Note: 2021 champion California Baptist began a transition from NCAA Division II in 2018 and thus was not eligible for NCAA-sponsored postseason play until the 2022–23 season.
- Schools highlighted in pink are former WAC members as of the current 2025–26 WAC season.
- Records for Texas–Rio Grande Valley include those of Texas–Pan American. UTRGV was formally founded in 2013 and began operation in 2015 via the merger of UTPA and UT Brownsville. The UTPA athletic program and its history were transferred to UTRGV.

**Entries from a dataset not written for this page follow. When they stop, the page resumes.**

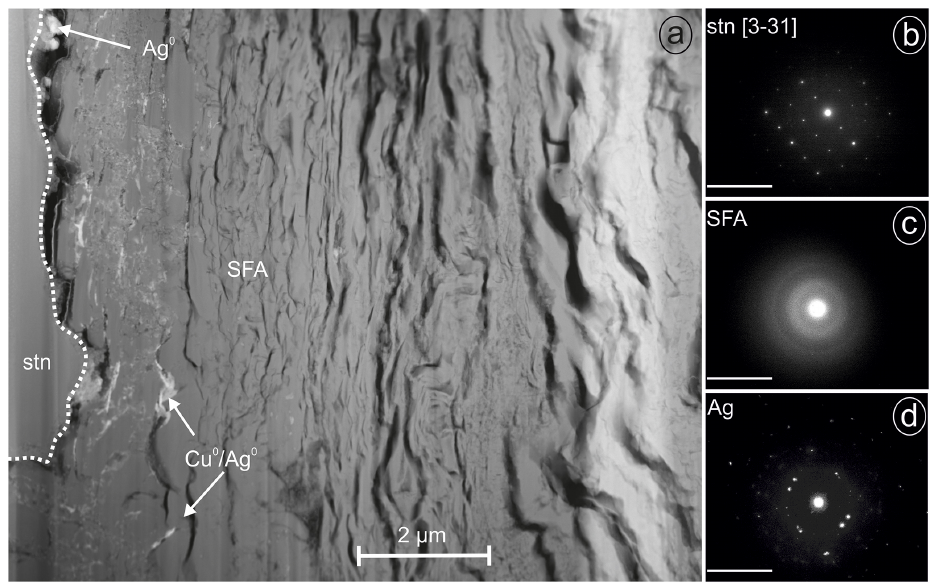
Figure 8. FIB lamella with SAED patterns (given in reciprocal lattice with 1 / 10nm − 1 scale) from Giftkies (Ag 0 , native silver; Cu 0 , native copper; SFA, amorphous Sn–Fe–As phase; stn, stannite): (a) lamella with stannite and a broad band of SFA and native metals, (b) SAED pattern of stannite, (c) SAED pattern of SFA, and (d) SAED pattern of native silver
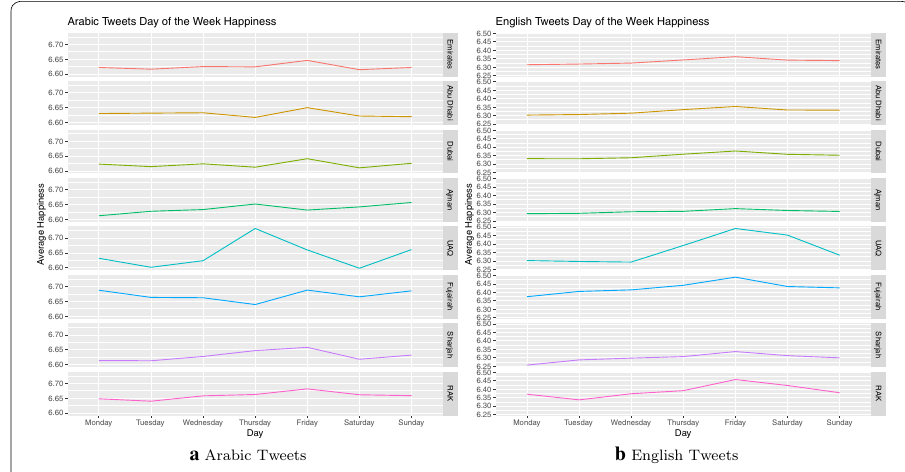
Fig. 7 Tweets average happiness across days of the week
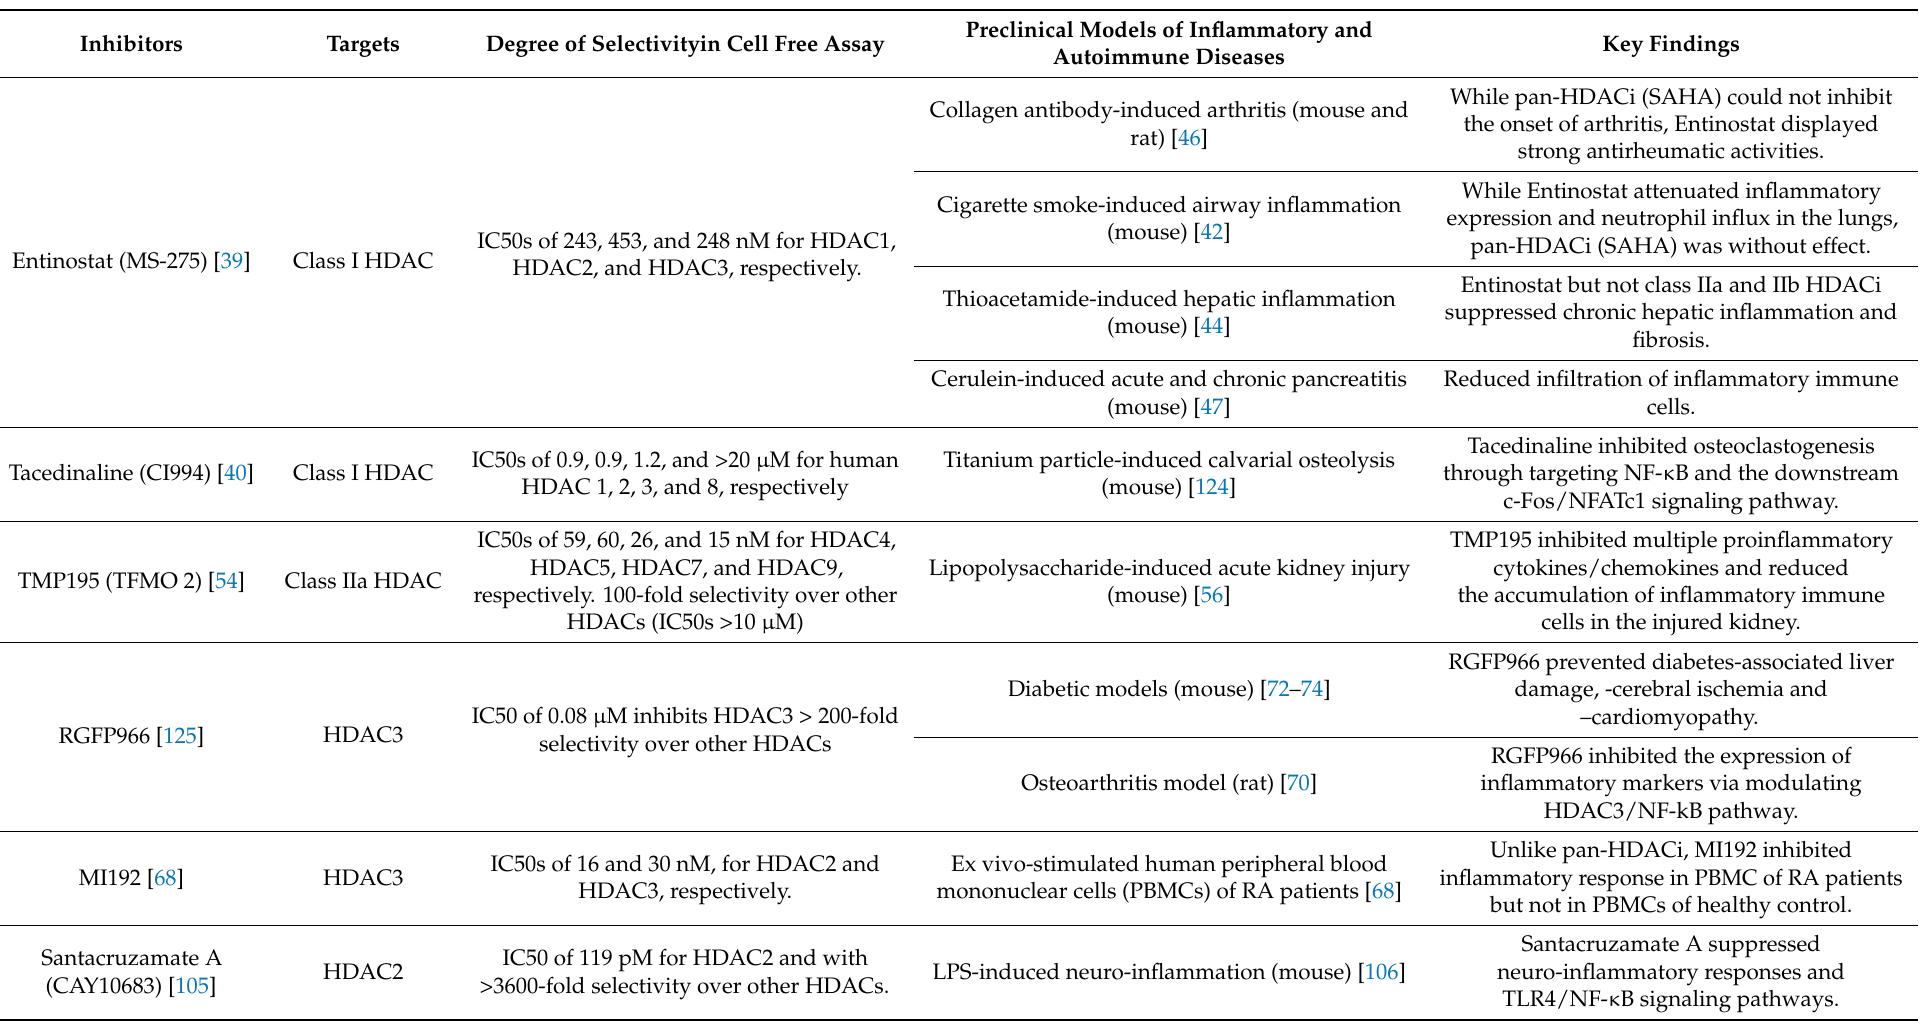
Table 1. Summary of some of the main tested selective inhibitors of HDACs and BCPs in ex vivo and in vivo models of inflammatory and autoimmune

- Among current WAC members, three have competed in at least one WAC tournament but have yet to reach the title game: UT Arlington and Utah Valley. Of these schools, only Utah Valley has competed in more than one WAC tournament. The 2021–22 season was the first for Abilene Christian and Sam Houston. UT Arlington competed in the 2013 tournament in the only season of its first WAC tenure; it rejoined for the 2022–23 season.
- Two other members, Tarleton and Utah Tech (renamed from Dixie State before the 2022–23 season), have yet to compete in a WAC tournament. Both schools started transitions from NCAA Division II to Division I in 2020. Under then-current WAC rules, transitional schools were ineligible to compete in the WAC tournament until their third transitional season. (This was changed in advance of the 2022–23 season to allow transitional schools to compete in the tournament upon joining the WAC.) Both schools are ineligible for NCAA-sponsored postseason play until 2024–25.
- Southern Utah played its first WAC season in 2022–23.
- New Mexico State and Sam Houston left the WAC after the 2022–23 season for Conference USA. Grand Canyon left for the Mountain West in 2025 while Seattle left for the West Coast Conference. Tarleton State, Abilene Christian and UT Arlington will remain in the rebranded WAC as members of the United Athletic Conference in 2026. California Baptist and Utah Valley plan to leave for the Big West Conference in 2026.